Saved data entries
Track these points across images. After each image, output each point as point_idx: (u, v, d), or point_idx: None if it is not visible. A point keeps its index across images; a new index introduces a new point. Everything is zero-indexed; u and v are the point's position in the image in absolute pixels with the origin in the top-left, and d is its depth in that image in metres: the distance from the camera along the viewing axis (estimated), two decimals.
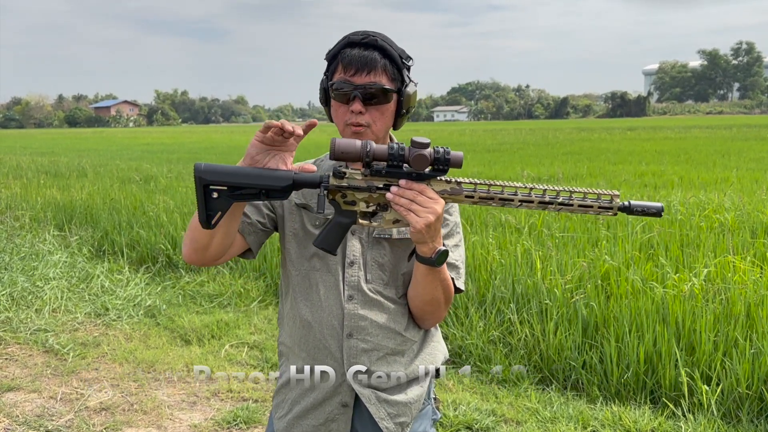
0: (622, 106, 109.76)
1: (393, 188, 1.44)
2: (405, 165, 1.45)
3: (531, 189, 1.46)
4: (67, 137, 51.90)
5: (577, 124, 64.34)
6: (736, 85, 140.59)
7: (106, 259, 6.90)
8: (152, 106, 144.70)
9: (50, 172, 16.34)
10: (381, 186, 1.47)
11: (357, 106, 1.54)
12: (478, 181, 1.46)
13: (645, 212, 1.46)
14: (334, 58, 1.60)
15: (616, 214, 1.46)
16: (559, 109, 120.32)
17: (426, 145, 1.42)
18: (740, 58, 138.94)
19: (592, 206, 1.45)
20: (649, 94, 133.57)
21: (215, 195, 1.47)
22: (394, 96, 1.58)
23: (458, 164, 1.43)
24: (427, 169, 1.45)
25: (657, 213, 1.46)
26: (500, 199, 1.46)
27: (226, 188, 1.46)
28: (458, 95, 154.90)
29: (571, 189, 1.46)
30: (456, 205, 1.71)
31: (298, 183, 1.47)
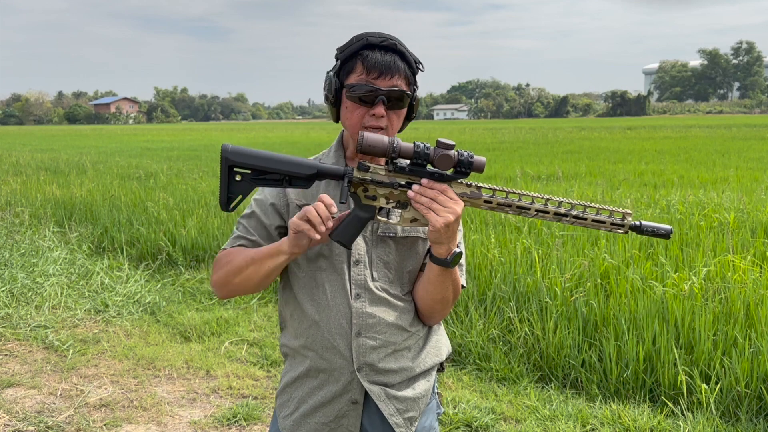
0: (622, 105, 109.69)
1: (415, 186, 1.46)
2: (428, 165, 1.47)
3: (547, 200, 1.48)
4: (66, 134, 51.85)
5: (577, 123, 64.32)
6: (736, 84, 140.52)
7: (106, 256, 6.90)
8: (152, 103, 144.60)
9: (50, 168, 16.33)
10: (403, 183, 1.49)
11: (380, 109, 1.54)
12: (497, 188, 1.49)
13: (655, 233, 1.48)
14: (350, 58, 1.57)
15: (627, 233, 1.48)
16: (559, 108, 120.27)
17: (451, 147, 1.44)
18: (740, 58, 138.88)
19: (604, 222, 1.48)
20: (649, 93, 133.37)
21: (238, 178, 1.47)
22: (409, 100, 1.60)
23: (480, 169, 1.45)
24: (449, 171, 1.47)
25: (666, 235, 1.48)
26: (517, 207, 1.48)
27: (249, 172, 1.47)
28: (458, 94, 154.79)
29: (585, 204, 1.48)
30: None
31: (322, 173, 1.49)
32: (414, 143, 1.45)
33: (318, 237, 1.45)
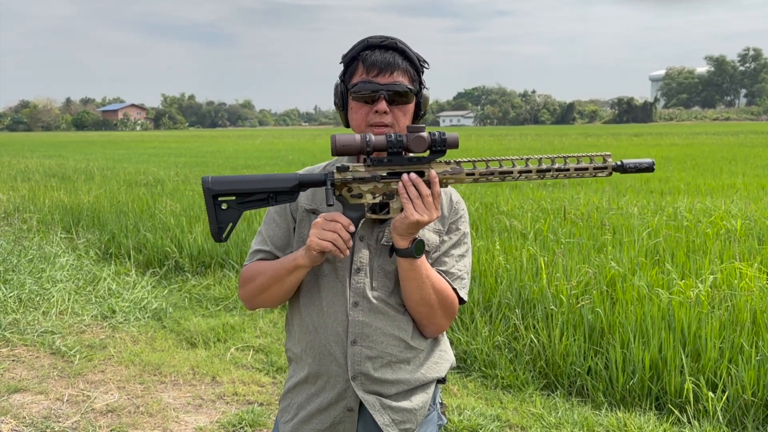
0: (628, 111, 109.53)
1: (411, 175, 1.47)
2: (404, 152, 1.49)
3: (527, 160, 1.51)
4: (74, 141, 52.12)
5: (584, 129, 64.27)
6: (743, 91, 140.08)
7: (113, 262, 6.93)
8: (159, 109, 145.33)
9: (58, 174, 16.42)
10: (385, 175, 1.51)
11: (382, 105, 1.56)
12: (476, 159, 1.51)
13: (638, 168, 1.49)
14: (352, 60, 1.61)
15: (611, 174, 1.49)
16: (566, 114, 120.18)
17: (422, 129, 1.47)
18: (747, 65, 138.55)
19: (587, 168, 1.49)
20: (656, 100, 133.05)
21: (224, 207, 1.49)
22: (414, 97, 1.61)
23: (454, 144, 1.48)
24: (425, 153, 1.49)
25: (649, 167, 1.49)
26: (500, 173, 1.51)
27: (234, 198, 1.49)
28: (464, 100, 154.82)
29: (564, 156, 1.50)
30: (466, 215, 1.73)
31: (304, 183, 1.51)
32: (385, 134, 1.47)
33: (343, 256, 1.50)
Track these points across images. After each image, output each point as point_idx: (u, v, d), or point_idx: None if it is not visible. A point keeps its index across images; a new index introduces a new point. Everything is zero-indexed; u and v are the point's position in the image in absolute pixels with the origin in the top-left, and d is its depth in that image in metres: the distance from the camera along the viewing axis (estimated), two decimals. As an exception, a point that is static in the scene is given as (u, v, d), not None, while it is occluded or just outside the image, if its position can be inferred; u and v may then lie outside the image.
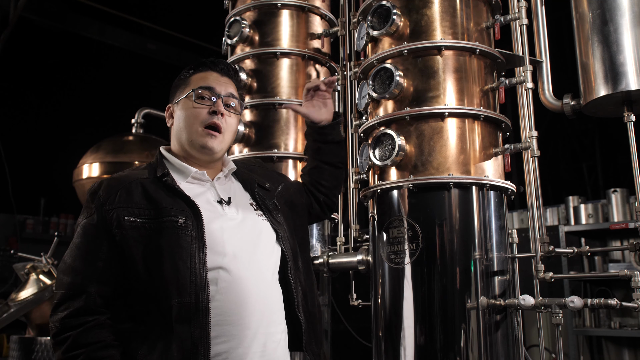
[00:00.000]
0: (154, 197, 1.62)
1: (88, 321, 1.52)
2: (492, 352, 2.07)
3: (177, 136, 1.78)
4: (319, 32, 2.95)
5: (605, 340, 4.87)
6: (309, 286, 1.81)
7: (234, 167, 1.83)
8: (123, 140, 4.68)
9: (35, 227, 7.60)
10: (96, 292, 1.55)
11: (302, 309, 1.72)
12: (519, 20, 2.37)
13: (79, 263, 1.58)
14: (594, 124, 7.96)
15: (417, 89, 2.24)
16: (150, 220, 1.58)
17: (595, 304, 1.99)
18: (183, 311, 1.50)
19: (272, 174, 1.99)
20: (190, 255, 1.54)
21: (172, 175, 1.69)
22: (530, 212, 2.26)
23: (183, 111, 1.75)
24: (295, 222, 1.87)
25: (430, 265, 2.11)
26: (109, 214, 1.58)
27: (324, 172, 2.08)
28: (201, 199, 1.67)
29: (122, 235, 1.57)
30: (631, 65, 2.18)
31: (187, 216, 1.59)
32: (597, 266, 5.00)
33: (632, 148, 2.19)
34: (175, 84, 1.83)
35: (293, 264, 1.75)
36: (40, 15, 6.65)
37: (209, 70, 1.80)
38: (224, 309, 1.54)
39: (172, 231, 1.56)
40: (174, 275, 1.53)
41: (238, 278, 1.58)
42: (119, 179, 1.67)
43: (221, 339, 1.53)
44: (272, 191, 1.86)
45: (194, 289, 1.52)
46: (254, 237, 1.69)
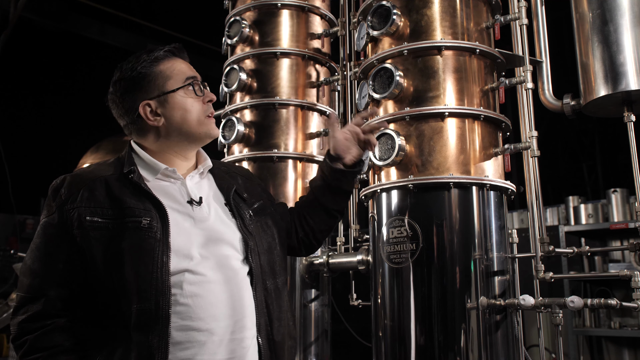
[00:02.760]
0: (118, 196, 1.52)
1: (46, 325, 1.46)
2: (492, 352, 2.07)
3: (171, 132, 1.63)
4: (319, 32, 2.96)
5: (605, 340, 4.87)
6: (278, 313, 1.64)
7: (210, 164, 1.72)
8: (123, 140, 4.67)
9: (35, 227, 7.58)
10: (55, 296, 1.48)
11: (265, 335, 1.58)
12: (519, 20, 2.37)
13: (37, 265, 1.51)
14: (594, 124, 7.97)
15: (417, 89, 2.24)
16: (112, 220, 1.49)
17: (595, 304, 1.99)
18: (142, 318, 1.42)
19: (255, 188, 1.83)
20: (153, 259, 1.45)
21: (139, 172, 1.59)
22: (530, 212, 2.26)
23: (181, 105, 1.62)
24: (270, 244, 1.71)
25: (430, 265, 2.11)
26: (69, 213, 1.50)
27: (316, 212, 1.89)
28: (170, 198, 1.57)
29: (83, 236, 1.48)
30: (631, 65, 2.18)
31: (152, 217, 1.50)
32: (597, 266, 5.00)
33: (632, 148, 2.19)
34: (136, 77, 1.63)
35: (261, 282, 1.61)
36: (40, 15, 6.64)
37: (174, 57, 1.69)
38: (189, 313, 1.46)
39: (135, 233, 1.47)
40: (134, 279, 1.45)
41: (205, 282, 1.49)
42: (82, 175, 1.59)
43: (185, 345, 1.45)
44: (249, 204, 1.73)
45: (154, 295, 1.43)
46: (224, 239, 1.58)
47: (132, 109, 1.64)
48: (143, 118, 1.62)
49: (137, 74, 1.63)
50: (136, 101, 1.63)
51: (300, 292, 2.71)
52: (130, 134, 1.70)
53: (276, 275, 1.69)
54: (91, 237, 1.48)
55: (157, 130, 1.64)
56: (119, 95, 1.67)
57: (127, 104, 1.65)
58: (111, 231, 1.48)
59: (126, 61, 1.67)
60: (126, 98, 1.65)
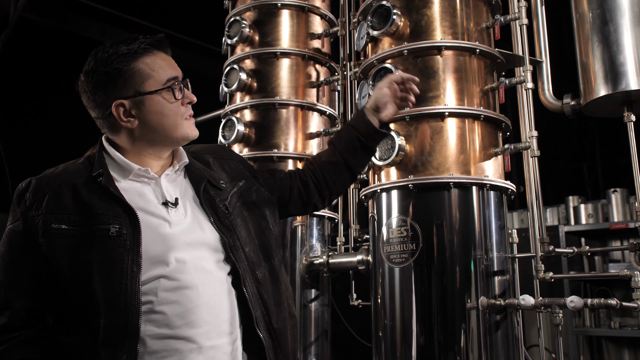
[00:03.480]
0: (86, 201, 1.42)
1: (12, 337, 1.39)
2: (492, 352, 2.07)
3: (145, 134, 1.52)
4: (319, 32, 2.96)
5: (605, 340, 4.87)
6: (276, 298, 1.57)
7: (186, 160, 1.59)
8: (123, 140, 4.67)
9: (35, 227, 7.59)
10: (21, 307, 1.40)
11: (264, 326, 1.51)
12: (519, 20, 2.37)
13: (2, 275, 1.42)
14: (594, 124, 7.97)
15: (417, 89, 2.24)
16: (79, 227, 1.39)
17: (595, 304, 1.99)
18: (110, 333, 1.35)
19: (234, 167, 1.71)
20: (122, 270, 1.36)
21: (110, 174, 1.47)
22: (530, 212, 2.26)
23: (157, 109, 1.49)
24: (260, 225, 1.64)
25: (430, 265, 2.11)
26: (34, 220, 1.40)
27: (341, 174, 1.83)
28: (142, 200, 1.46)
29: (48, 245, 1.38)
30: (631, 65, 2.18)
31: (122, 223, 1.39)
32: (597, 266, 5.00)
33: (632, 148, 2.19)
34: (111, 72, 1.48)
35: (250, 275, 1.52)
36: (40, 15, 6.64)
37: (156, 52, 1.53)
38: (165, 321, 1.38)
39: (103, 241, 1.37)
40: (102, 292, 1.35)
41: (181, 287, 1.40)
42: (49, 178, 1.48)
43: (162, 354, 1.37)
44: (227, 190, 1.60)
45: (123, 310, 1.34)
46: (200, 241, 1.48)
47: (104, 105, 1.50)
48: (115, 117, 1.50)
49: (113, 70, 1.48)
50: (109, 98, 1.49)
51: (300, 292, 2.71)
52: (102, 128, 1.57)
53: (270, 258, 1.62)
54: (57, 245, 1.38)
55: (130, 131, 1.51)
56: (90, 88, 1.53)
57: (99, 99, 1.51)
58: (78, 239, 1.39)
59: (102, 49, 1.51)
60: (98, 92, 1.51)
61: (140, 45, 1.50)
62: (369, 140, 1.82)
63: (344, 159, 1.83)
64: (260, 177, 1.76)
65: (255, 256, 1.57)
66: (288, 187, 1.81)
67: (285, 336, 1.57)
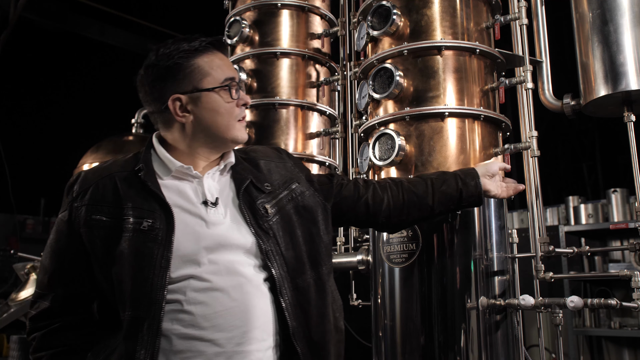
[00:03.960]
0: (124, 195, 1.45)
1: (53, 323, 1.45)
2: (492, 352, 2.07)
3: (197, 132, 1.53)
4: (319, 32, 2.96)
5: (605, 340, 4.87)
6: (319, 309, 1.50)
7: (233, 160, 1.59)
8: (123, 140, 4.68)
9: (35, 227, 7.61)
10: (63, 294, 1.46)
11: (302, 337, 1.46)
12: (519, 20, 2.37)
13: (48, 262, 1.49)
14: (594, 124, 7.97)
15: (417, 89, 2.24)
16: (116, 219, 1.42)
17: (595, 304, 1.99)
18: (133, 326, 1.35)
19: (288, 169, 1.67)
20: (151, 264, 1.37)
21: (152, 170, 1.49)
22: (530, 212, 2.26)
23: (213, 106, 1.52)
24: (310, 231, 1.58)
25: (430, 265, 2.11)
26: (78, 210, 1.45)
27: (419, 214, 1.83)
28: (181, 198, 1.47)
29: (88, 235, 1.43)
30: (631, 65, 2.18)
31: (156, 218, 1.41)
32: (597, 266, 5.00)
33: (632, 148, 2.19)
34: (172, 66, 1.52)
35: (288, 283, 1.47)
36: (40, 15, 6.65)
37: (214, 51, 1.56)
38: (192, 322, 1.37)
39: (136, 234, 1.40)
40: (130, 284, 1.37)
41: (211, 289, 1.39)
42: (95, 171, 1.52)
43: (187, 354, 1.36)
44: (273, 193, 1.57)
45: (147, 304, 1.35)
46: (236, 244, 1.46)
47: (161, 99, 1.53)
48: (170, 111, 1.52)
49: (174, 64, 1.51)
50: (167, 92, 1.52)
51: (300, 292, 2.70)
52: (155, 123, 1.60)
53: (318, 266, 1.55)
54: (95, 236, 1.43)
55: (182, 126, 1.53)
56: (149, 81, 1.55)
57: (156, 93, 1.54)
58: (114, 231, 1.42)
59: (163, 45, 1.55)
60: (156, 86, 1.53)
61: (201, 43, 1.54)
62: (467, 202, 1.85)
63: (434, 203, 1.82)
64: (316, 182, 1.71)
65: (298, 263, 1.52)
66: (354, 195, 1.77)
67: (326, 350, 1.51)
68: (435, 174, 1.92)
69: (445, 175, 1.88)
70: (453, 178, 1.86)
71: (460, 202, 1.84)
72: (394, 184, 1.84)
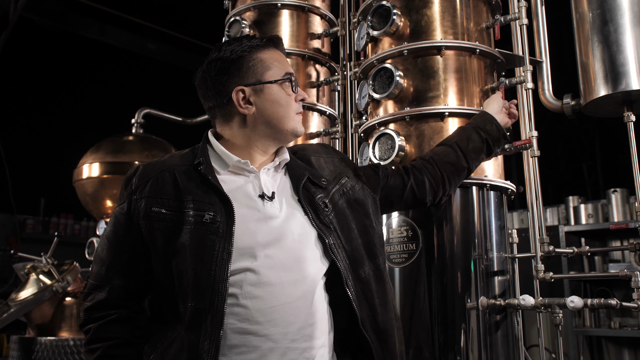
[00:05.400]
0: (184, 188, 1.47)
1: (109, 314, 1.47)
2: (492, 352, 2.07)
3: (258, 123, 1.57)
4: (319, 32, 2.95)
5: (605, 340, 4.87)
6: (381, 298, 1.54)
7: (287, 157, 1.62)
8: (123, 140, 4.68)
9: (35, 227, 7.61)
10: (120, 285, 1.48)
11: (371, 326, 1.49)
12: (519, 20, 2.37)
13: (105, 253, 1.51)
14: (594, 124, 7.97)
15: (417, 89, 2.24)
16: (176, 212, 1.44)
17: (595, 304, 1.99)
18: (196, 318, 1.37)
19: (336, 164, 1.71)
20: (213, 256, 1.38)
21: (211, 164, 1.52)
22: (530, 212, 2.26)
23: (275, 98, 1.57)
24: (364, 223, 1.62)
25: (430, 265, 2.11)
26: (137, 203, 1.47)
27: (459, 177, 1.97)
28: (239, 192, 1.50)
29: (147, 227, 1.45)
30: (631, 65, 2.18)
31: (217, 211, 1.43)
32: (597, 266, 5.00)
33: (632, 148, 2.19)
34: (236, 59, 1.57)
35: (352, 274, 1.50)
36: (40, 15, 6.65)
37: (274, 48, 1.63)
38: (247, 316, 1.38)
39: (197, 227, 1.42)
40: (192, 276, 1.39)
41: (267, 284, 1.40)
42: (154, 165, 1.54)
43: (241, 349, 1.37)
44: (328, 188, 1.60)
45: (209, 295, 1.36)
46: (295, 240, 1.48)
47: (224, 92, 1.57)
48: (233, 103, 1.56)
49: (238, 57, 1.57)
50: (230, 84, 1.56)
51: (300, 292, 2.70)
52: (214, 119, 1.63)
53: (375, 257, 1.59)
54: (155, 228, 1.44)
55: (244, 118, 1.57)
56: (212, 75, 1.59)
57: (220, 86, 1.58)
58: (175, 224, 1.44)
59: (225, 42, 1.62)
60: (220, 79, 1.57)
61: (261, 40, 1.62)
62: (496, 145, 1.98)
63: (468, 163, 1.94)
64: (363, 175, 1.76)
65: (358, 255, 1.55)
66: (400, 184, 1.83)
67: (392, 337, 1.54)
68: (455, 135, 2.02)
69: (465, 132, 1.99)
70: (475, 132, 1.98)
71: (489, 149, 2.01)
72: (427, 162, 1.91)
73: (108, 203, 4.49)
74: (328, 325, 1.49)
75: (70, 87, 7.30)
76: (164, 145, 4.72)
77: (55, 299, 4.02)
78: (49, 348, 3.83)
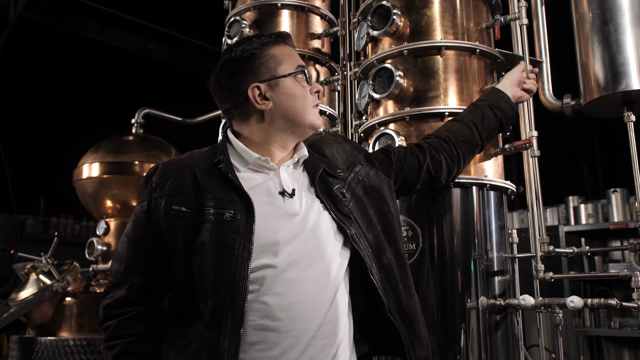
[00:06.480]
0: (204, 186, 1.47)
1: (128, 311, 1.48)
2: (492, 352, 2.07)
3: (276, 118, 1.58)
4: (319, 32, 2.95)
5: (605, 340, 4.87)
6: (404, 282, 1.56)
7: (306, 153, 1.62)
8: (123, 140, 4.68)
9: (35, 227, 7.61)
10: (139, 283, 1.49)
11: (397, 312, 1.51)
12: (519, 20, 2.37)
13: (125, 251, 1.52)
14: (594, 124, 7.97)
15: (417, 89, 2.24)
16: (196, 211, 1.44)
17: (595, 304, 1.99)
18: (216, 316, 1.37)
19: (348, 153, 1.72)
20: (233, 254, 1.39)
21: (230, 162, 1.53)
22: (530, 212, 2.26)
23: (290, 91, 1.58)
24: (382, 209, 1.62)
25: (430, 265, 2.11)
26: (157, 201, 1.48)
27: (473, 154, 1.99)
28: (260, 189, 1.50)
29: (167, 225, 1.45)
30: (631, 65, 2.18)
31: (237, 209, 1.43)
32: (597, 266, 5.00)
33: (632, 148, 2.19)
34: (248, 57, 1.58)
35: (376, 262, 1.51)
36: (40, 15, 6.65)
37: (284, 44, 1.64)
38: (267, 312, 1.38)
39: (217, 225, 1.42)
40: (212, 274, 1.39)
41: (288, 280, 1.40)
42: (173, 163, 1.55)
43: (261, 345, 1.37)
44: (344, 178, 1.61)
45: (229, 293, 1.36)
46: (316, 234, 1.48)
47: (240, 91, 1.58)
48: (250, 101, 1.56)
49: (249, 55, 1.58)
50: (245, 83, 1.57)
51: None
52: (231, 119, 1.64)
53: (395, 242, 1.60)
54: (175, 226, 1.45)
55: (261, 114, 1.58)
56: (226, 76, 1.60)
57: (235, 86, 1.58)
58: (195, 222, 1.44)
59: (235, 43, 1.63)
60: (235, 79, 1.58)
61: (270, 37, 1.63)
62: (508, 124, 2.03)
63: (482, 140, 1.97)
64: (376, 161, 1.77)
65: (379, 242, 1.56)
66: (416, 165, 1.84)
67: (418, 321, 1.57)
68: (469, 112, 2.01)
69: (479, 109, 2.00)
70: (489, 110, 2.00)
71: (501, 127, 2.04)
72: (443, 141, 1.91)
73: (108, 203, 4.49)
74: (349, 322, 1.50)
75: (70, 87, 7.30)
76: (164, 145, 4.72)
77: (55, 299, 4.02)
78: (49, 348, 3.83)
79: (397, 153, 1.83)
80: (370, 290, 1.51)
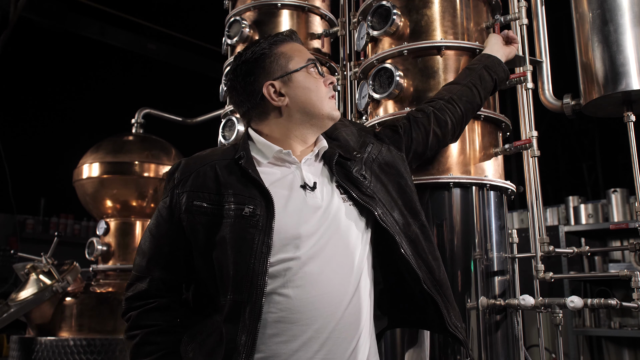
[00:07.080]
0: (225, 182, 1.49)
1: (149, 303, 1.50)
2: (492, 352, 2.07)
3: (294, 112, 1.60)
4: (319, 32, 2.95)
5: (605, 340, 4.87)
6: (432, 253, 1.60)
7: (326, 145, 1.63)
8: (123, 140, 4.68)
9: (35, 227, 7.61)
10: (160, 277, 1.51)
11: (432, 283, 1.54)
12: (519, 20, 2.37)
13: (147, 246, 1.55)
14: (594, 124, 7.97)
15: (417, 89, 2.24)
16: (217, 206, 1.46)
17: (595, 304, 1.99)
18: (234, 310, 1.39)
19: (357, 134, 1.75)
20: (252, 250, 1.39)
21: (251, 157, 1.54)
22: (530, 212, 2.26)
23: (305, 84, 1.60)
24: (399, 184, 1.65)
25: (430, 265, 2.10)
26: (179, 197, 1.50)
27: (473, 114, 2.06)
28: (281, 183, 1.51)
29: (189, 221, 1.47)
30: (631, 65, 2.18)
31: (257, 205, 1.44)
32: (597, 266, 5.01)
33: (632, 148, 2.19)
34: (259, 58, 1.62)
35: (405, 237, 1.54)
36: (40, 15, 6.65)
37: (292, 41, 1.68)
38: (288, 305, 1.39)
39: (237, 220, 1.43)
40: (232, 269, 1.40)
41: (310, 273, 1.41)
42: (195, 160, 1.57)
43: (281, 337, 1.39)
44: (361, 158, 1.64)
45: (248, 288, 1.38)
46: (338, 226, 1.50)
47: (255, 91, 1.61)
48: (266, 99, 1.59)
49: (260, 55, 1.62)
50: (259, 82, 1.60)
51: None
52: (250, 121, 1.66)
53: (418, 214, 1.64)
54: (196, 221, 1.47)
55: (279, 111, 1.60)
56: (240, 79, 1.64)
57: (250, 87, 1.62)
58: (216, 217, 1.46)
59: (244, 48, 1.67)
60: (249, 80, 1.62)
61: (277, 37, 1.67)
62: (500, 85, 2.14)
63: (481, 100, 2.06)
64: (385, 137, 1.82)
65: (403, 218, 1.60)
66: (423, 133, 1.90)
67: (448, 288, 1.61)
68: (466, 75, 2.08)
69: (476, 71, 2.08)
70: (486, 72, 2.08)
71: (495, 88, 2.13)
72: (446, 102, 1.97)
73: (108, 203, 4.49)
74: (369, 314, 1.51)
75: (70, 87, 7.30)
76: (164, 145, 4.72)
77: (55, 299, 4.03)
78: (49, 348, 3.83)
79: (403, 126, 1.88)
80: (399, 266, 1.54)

* _Activity_:
Your answer should consist of the lines above between those holding "50: (136, 101, 1.63)" and "66: (288, 187, 1.81)", inclusive, reproduced word for word and without pictures.

* _Worked solution_:
50: (136, 101, 1.63)
51: (300, 292, 2.71)
52: (130, 134, 1.70)
53: (276, 275, 1.69)
54: (91, 237, 1.48)
55: (157, 130, 1.64)
56: (119, 95, 1.67)
57: (127, 104, 1.65)
58: (111, 231, 1.48)
59: (126, 61, 1.67)
60: (126, 98, 1.65)
[00:03.480]
0: (86, 201, 1.42)
1: (12, 337, 1.39)
2: (492, 352, 2.07)
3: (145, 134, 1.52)
4: (319, 32, 2.96)
5: (605, 340, 4.87)
6: (276, 298, 1.57)
7: (186, 160, 1.59)
8: (123, 140, 4.67)
9: (35, 227, 7.59)
10: (21, 307, 1.40)
11: (264, 326, 1.51)
12: (519, 20, 2.37)
13: (2, 275, 1.42)
14: (594, 124, 7.97)
15: (417, 89, 2.24)
16: (79, 227, 1.39)
17: (595, 304, 1.99)
18: (110, 333, 1.35)
19: (234, 167, 1.71)
20: (122, 270, 1.36)
21: (110, 174, 1.47)
22: (530, 212, 2.26)
23: (157, 109, 1.49)
24: (260, 225, 1.64)
25: (430, 265, 2.11)
26: (34, 220, 1.40)
27: (341, 174, 1.83)
28: (142, 200, 1.46)
29: (48, 245, 1.38)
30: (631, 65, 2.18)
31: (122, 223, 1.39)
32: (597, 266, 5.00)
33: (632, 148, 2.19)
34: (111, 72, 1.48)
35: (250, 275, 1.52)
36: (40, 15, 6.64)
37: (156, 52, 1.53)
38: (165, 321, 1.38)
39: (103, 241, 1.37)
40: (102, 292, 1.35)
41: (181, 287, 1.40)
42: (49, 178, 1.48)
43: (162, 354, 1.37)
44: (227, 190, 1.60)
45: (123, 310, 1.34)
46: (200, 241, 1.48)
47: (104, 105, 1.50)
48: (115, 117, 1.50)
49: (113, 70, 1.48)
50: (109, 98, 1.49)
51: (300, 292, 2.71)
52: (102, 128, 1.57)
53: (270, 258, 1.62)
54: (57, 245, 1.38)
55: (130, 131, 1.51)
56: (90, 88, 1.53)
57: (99, 99, 1.51)
58: (78, 239, 1.39)
59: (102, 49, 1.51)
60: (98, 92, 1.51)
61: (140, 45, 1.50)
62: (369, 140, 1.82)
63: (344, 159, 1.83)
64: (260, 177, 1.76)
65: (255, 256, 1.57)
66: (288, 187, 1.81)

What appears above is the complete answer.